Instruction for the entries that follow: retype exactly the lines from the line with "72 176 4.44" to the line with "67 239 2.81", both included, and omit all others.

RECORDED INFORMATION —
···
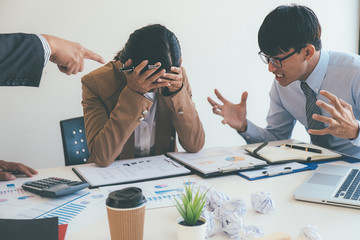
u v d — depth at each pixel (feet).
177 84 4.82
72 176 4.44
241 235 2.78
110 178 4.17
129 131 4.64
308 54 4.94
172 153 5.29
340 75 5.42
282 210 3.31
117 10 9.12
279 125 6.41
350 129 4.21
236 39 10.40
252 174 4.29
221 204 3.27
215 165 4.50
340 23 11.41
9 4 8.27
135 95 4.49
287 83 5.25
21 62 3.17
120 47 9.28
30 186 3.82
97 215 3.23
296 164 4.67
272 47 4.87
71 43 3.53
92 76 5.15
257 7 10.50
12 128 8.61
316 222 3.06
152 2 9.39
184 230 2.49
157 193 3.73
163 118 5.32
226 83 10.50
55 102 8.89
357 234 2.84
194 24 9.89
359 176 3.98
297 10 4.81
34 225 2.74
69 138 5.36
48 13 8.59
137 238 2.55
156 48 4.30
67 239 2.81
···
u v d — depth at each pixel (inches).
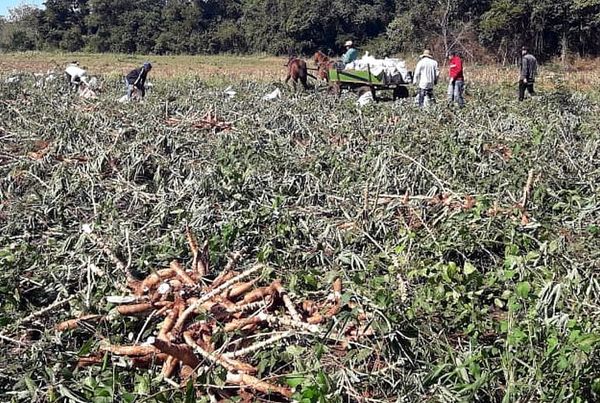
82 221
···
WRITTEN RESPONSE —
72 176 4.44
241 235 2.78
110 178 4.17
129 131 4.64
308 54 4.94
172 153 5.29
340 75 5.42
282 210 3.31
117 10 9.12
279 125 6.41
350 129 4.21
236 39 10.40
252 174 4.29
221 204 3.27
215 165 4.50
340 23 11.41
9 4 8.27
135 95 4.49
287 83 5.25
21 62 3.17
120 47 9.28
30 186 3.82
97 215 3.23
296 164 4.67
272 47 4.87
71 43 3.53
92 76 5.15
257 7 10.50
12 128 8.61
316 222 3.06
152 2 9.39
184 230 2.49
157 193 3.73
163 118 5.32
226 83 10.50
55 102 8.89
357 234 2.84
194 24 9.89
359 176 3.98
297 10 4.81
34 225 2.74
69 138 5.36
48 13 8.59
137 238 2.55
156 48 4.30
67 239 2.81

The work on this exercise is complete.